Home »  News »  India »  Mumbai

Even as American lawmakers want Narendra Modi to address the US Congress, US anti-trafficking report shames India over Devyani Khobragade

Saturday, 21 June 2014 - 6:15am IST Updated: Saturday, 21 June 2014 - 2:02pm IST | Agency: dna

The US state department's annual Trafficking in Persons (TiP) report has described India as a Tier 2 country – the same grade it was accorded last year too.

Yet the indirect reference to Devyani Khobragade who made headlines as the Indian deputy consul general in New York when she was arrested by the US law enforcement agencies for allegedly making false statements on a visa application for her housekeeper, is bound to lead to a lot of red faces on both the American and Indian sides.

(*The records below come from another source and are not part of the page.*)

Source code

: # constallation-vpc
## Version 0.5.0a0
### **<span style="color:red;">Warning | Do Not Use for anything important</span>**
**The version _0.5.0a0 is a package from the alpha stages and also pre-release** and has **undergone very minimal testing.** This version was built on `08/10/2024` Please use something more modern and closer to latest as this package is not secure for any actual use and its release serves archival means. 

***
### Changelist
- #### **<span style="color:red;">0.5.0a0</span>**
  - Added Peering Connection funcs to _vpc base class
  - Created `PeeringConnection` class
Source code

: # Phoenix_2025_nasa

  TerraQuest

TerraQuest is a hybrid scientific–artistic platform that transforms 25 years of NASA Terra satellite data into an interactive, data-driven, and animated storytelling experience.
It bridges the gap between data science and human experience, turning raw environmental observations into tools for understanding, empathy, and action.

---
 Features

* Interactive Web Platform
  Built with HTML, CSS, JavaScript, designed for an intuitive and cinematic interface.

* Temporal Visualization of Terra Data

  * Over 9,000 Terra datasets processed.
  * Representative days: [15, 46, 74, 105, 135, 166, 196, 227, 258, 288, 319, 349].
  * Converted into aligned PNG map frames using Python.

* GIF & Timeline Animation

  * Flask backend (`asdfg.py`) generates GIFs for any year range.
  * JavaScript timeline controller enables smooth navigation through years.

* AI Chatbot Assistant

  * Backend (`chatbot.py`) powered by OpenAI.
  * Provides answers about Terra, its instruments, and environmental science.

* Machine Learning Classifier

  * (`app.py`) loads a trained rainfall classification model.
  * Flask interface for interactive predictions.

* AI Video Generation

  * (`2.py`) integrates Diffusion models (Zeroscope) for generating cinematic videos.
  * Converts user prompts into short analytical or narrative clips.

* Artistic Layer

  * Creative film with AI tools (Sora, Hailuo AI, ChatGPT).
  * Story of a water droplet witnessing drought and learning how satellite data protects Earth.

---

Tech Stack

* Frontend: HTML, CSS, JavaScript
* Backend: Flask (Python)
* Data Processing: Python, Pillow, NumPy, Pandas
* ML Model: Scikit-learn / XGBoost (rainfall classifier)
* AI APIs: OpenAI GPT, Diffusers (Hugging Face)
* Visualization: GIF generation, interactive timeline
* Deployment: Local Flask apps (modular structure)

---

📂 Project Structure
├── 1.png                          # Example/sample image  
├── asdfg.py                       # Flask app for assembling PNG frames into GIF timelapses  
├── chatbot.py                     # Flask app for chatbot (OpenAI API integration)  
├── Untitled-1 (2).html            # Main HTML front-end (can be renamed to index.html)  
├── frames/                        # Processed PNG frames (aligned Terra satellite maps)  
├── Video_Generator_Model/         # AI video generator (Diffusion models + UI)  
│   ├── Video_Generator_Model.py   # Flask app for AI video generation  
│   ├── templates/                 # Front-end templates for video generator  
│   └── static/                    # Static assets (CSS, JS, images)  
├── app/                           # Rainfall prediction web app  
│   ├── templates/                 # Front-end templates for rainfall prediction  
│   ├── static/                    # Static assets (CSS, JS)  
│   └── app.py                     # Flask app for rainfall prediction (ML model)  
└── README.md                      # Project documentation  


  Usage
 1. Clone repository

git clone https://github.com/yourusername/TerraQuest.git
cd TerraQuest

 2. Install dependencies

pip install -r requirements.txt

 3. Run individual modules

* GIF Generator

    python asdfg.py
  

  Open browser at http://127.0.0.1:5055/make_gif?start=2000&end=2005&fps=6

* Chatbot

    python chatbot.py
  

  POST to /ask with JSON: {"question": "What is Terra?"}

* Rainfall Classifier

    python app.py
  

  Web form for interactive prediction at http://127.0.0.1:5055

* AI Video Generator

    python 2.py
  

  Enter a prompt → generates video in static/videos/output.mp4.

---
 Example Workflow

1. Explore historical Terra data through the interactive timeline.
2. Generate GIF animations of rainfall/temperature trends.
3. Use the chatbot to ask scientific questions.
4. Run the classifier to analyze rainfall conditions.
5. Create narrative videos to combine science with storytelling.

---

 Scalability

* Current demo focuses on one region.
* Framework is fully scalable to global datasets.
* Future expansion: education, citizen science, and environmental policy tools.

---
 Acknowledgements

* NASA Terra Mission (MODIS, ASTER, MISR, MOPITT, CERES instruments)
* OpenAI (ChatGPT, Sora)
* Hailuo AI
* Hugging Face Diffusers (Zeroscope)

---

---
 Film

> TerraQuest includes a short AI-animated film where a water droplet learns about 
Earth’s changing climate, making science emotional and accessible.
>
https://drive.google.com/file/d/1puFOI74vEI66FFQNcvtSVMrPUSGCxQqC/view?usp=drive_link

This comes at a juncture when, after Narendra Modi's election as prime minister, both sides have been going out of their way to improve ties. It will be recalled that the Khobragade episode had led to a major diplomatic row between New Delhi and Washington.

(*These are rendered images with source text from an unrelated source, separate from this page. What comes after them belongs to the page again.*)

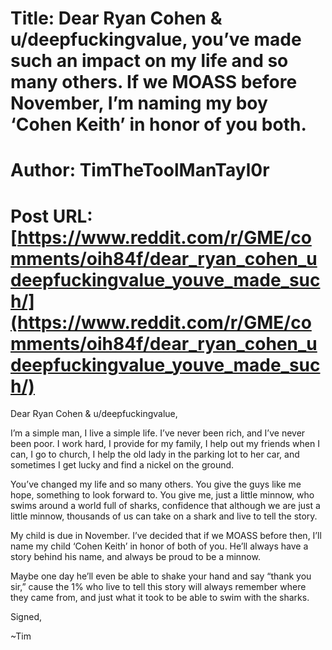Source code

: # Title: Dear Ryan Cohen & u/deepfuckingvalue, you’ve made such an impact on my life and so many others. If we MOASS before November, I’m naming my boy ‘Cohen Keith’ in honor of you both.
# Author: TimTheToolManTayl0r
# Post URL: [https://www.reddit.com/r/GME/comments/oih84f/dear_ryan_cohen_udeepfuckingvalue_youve_made_such/](https://www.reddit.com/r/GME/comments/oih84f/dear_ryan_cohen_udeepfuckingvalue_youve_made_such/)


Dear Ryan Cohen & u/deepfuckingvalue,

I’m a simple man, I live a simple life. I’ve never been rich, and I’ve never been poor. I work hard, I provide for my family, I help out my friends when I can, I go to church, I help the old lady in the parking lot to her car, and sometimes I get lucky and find a nickel on the ground. 

You’ve changed my life and so many others. You give the guys like me hope, something to look forward to. You give me, just a little minnow, who swims around a world full of sharks, confidence that although we are just a little minnow, thousands of us can take on a shark and live to tell the story. 

My child is due in November. I’ve decided that if we MOASS before then, I’ll name my child ‘Cohen Keith’ in honor of both of you. He’ll always have a story behind his name, and always be proud to be a minnow. 

Maybe one day he’ll even be able to shake your hand and say “thank you sir,” cause the 1% who live to tell this story will always remember where they came from, and just what it took to be able to swim with the sharks. 

Signed,

~Tim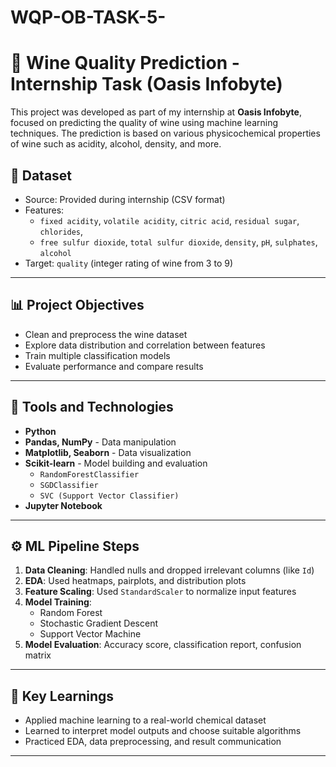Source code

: # WQP-OB-TASK-5-
# 🍷 Wine Quality Prediction - Internship Task (Oasis Infobyte)

This project was developed as part of my internship at **Oasis Infobyte**, focused on predicting the quality of wine using machine learning techniques. The prediction is based on various physicochemical properties of wine such as acidity, alcohol, density, and more.

## 📁 Dataset

- Source: Provided during internship (CSV format)
- Features: 
  - `fixed acidity`, `volatile acidity`, `citric acid`, `residual sugar`, `chlorides`, 
  - `free sulfur dioxide`, `total sulfur dioxide`, `density`, `pH`, `sulphates`, `alcohol`
- Target: `quality` (integer rating of wine from 3 to 9)

---

## 📊 Project Objectives

- Clean and preprocess the wine dataset
- Explore data distribution and correlation between features
- Train multiple classification models
- Evaluate performance and compare results

---

## 🧰 Tools and Technologies

- **Python**
- **Pandas, NumPy** - Data manipulation
- **Matplotlib, Seaborn** - Data visualization
- **Scikit-learn** - Model building and evaluation
  - `RandomForestClassifier`
  - `SGDClassifier`
  - `SVC (Support Vector Classifier)`
- **Jupyter Notebook**

---

## ⚙️ ML Pipeline Steps

1. **Data Cleaning**: Handled nulls and dropped irrelevant columns (like `Id`)
2. **EDA**: Used heatmaps, pairplots, and distribution plots
3. **Feature Scaling**: Used `StandardScaler` to normalize input features
4. **Model Training**:
    - Random Forest
    - Stochastic Gradient Descent
    - Support Vector Machine
5. **Model Evaluation**: Accuracy score, classification report, confusion matrix

---

## 📌 Key Learnings

- Applied machine learning to a real-world chemical dataset
- Learned to interpret model outputs and choose suitable algorithms
- Practiced EDA, data preprocessing, and result communication

---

The TiP report, which stops just short of naming Khobragade, says: "An Indian consular officer at the New York consulate was indicted in December 2013 for visa fraud related to her alleged exploitation of an Indian domestic worker." The description and date leaving no doubts about who is being referred to.

A source in the state department in Washington told dna that Indian embassy was trying to ensure that such a mention is avoided given how sensitive the issue is in India. "But the feeling in Washington was
that since the case was proven and she was arrested," the report should mention it."

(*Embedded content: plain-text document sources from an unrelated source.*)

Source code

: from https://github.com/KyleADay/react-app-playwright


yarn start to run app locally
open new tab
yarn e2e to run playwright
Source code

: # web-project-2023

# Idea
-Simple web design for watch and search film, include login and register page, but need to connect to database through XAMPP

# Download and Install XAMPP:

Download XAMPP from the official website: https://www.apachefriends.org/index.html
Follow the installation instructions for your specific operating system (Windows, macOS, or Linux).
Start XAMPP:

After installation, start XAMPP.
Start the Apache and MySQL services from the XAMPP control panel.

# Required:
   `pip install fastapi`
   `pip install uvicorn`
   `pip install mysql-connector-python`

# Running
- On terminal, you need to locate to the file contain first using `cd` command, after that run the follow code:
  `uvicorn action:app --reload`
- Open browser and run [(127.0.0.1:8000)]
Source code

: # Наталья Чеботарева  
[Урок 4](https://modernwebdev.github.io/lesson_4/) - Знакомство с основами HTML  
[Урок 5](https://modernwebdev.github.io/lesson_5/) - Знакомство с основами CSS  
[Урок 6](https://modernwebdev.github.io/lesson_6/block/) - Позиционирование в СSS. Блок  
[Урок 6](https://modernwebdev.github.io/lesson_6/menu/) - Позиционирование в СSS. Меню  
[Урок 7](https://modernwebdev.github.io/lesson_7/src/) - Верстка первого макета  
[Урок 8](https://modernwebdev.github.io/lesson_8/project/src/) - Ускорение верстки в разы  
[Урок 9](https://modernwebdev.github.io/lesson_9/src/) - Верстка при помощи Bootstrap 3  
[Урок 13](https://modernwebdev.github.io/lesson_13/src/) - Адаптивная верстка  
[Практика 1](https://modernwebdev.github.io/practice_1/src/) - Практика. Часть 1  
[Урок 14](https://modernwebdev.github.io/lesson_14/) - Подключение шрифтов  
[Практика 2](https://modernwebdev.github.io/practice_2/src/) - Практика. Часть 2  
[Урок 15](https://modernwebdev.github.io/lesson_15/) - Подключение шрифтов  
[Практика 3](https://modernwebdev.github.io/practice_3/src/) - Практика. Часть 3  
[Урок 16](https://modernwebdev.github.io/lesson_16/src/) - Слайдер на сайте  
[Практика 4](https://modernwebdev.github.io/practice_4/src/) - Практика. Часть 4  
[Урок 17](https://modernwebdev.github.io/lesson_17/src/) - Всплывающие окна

According to her, "It's not like India is being singled out. In the past when diplomats from other countries have been caught in similar circumstances, they too have been mentioned."

No response was forthcoming from the ministry of external affairs, Khobragade or her ex-bureaucrat father Uttam Khobragade.

Thailand was relegated to the lowest rank in the state department's report, meaning it is now considered no better than North Korea, Iran or Saudi Arabia in the way it treats workers and protects them from
abuse. Qatar was demoted to a watchlist one rung above, and will join Thailand if it doesn't improve its record in the coming years, says the report.